Scotland should have had a bigger buffer at the break, but it was to no avail. An ugly no-arm tackle on Wini Atonio in their own half, which was a microcosm of the whole day, earned the visiting team a yellow card, but the Scots were unable to score in his absence. It lacked tempo and cutting edge.
Still, it looked pretty comfortable for them. If this was France's reaction to what happened to them against Ireland in Marseille, it was more a popgun than a bazooka. Mathieu Jalibert knocks on, Jonathan Danti knocks on, Penault knocks on again. Russell made it 16-10 with the boot.
France didn't want to play. They just wanted to wait for Scotland's error. That kick tennis broke out and it was the visitors who instigated it, firing kick after kick onto the field with no runners after the kick. Townsend then called for a ban on that type of behavior.

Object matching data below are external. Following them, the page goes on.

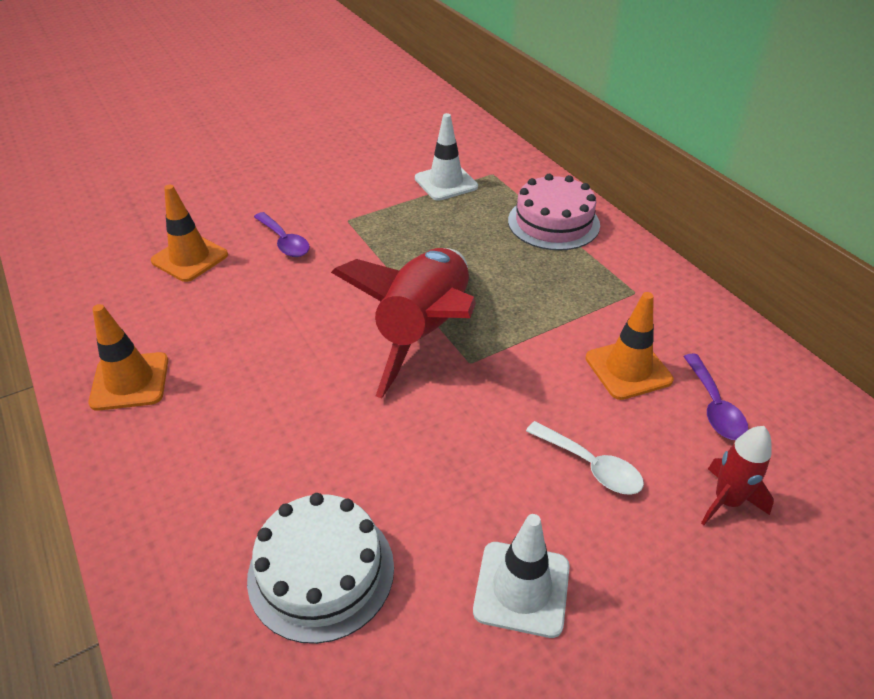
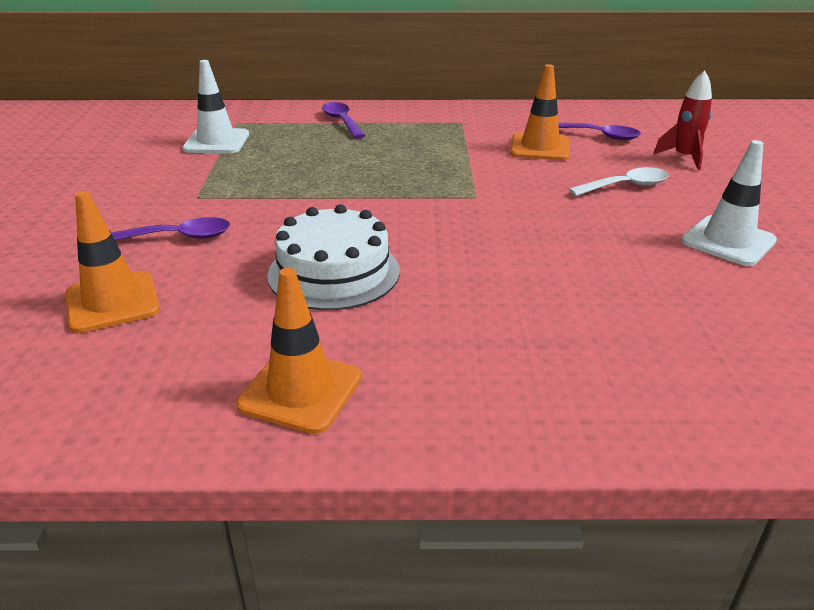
camera: 60 degrees left, 10 degrees down
(321, 571) = (673, 322): white cake -> white cake (334, 272)
(424, 331) = (416, 204): red rocket -> none
(553, 222) = (342, 121): pink cake -> purple spoon

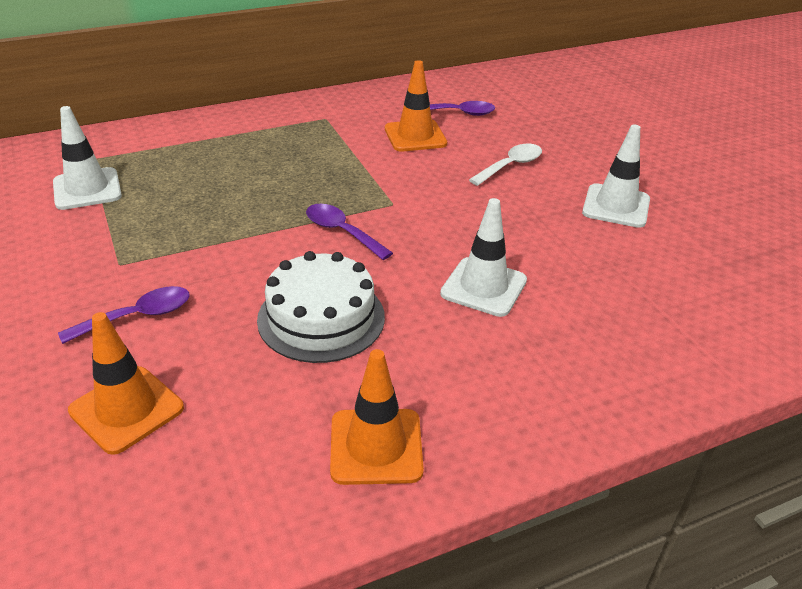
camera: 25 degrees left, 5 degrees up
(342, 121) = (206, 138): purple spoon -> purple spoon (342, 232)
(518, 282) = (483, 287): none -> white traffic cone
(684, 158) = (539, 125): red rocket -> none

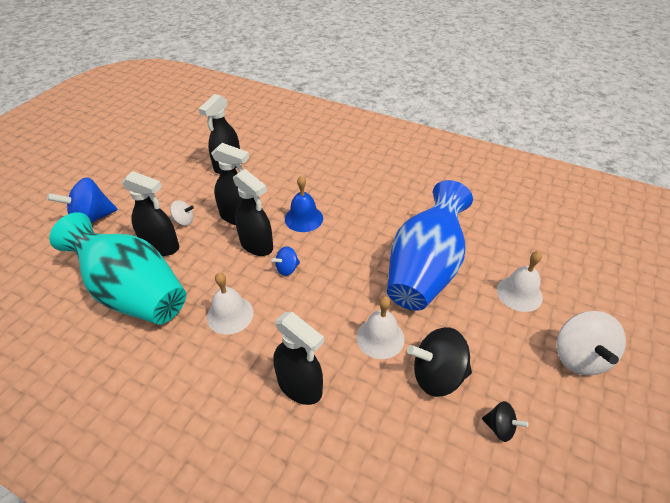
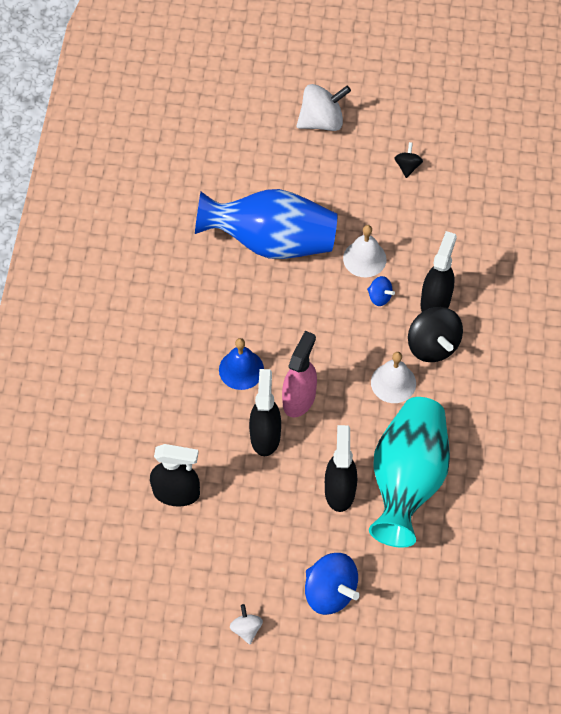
camera: 110 degrees left, 15 degrees up
(184, 221) = (293, 489): white spinning top -> white spinning top (246, 629)
(257, 245) = (299, 398): black spray bottle -> pink spray bottle
(287, 269) = (319, 357): blue spinning top -> blue spinning top (379, 297)
(437, 375) = (382, 211): black spinning top -> black spinning top (432, 345)
(519, 293) = (270, 165): white bell -> none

With ten minutes remaining, a shot of opportunism exploiting space in the Scottish backfield gave them a lead they never deserved. In addition to all the first-rate deeds on the pitch, Louis Vier Bialley would have been pointlessly boring by then, but his try was classy.
The heist began as Ramos won 20-16 against France. Skinner turned in Scotland's favor but missed. He scored the winning try, but it didn't go. The ball was a ground ball, but apparently it wasn't.
For two weeks in a row nothing made sense. We look forward to your continued support during Gap Week. I need some rest.